PAGE TEXT:
--------------------------------------------------

Retry SQLite DB write failures due to locks

Adds a database retry decorator to capture and retry exceptions
rooted in SQLite locking. These locking errors are rooted in
the fact that essentially, we can only have one distinct writer
at a time. This writer becomes transaction oriented as well.

Unfortunately with our green threads and API surface, we run into
cases where we have background operations (mainly, periodic tasks...)
and API surface transacations which need to operate against the DB
as well. Because we can't say one task or another (realistically
speaking) can have exclusive control and access, then we run into
database locking errors.

So when we encounter a lock error, we retry.

Adds two additional configuration parameters to the database
configuration section, to allow this capability to be further
tuned, as file IO performance is *surely* a contributing factor
to our locking issues as we mostly see them with a loaded CI
system where other issues begin to crop up.

The new parameters are as follows:
* sqlite_retries, a boolean value allowing the retry logic
  to be disabled. This can largely be ignored, but is available
  as it was logical to include.
* sqlite_max_wait_for_retry, a integer value, default 30 seconds
  as to how long to wait for retrying SQLite database operations
  which are failing due to a "database is locked" error.

The retry logic uses the tenacity library, and performs an
expoential backoff. Setting the amount of time to a very large
number is not advisable, as such the default of 30 seconds was
deemed reasonable.

--------------------------------------------------

PROBLEM: Decide whether each statement agrees with the SQLite retry text above, answering yes or no for each and quoting the words of the text that settle it: 1. The sqlite_max_wait_for_retry setting defaults to 30 seconds. 2. The locking errors arise because SQLite lets several writers work at the same time. 3. The sqlite_retries setting takes an integer value.

DATASET CONTENT:
--------------------------------------------------

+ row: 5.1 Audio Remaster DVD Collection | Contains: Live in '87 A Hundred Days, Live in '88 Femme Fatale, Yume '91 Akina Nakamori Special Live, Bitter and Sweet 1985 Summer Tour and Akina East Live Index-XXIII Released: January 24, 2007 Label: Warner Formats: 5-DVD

--------------------------------------------------

OUTPUT:
1. Yes: "sqlite_max_wait_for_retry, a integer value, default 30 seconds"
2. No: "we can only have one distinct writer at a time"
3. No: "sqlite_retries, a boolean value"